What you will do -> Please go through the material below and pull out every line that contains the word "премия", copying each one in full.

Information given ->
####################
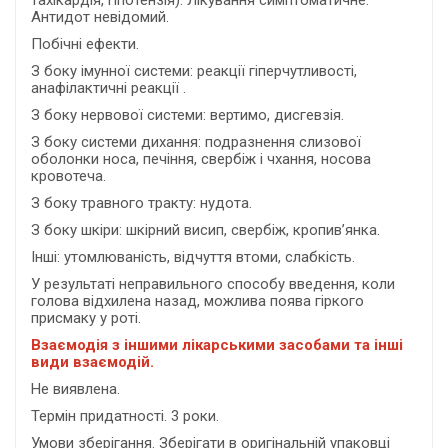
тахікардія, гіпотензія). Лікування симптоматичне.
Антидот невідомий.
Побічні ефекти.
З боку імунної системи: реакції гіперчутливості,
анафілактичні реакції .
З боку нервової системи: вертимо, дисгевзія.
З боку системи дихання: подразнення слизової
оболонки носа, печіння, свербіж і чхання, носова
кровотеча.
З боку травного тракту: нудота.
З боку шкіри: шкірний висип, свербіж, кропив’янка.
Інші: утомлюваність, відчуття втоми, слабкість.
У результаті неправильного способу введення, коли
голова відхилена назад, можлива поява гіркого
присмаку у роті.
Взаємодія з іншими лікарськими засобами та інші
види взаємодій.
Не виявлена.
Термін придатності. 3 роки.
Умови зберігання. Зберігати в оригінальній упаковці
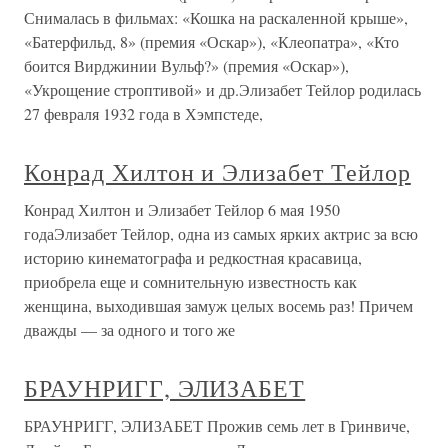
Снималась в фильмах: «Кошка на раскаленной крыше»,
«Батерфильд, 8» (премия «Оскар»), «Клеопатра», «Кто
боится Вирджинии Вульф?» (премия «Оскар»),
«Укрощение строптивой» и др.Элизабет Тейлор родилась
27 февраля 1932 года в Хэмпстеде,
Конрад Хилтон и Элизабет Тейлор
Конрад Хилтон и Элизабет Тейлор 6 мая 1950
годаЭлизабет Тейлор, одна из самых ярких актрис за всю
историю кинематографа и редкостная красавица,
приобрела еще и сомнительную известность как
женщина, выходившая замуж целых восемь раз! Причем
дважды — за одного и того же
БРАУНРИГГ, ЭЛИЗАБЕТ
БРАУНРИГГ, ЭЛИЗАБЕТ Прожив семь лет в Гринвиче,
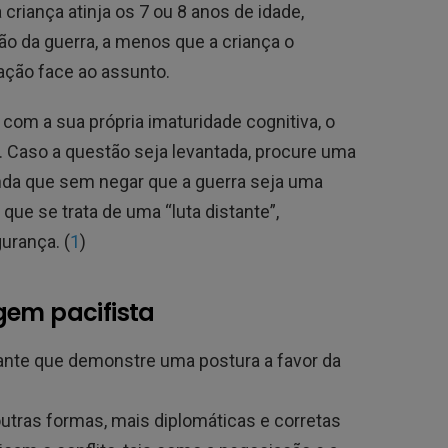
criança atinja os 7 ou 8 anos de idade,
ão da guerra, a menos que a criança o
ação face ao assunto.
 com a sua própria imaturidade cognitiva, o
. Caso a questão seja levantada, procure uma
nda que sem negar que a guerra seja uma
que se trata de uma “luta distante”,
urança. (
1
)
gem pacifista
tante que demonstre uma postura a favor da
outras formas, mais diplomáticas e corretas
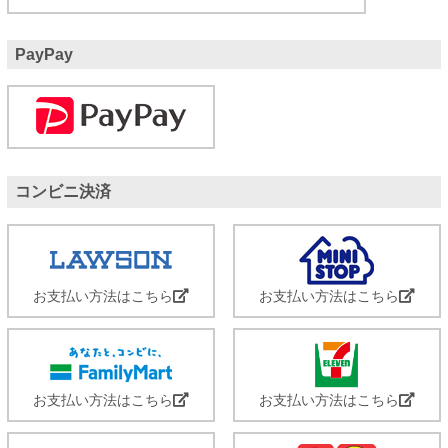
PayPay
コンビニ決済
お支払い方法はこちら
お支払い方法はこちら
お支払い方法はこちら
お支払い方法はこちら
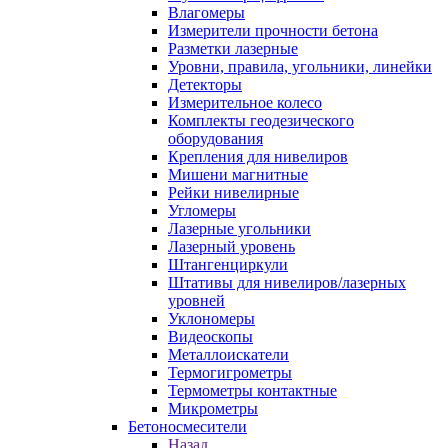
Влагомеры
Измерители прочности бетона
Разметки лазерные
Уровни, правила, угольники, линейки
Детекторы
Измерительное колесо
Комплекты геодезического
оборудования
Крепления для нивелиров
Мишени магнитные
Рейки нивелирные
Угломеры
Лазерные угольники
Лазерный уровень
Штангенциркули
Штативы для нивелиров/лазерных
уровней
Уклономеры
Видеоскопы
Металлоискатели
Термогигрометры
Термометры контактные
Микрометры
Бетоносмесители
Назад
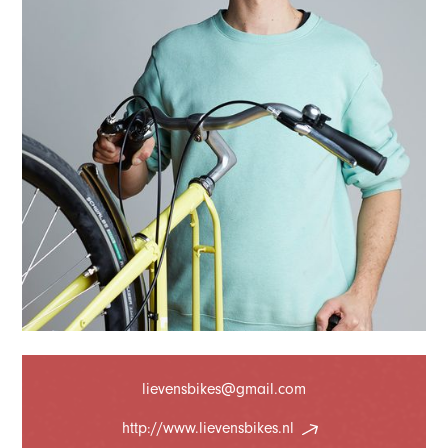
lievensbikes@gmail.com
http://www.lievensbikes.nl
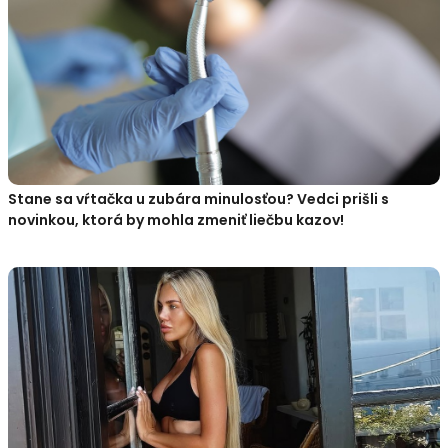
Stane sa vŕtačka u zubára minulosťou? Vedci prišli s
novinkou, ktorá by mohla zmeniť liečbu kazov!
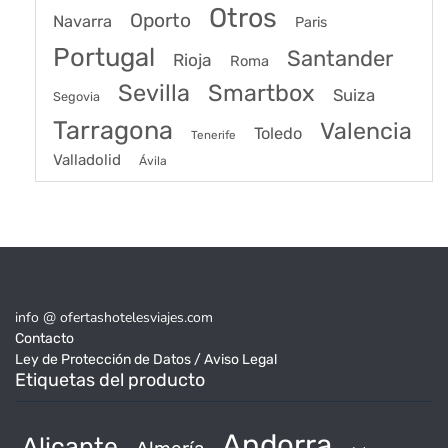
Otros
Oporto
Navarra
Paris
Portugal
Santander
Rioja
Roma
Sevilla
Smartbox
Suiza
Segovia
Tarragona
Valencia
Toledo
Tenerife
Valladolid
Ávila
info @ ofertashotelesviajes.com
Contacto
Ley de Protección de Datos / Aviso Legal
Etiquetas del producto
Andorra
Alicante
####################
Exercise response ->
«Батерфильд, 8» (премия «Оскар»), «Клеопатра», «Кто
боится Вирджинии Вульф?» (премия «Оскар»),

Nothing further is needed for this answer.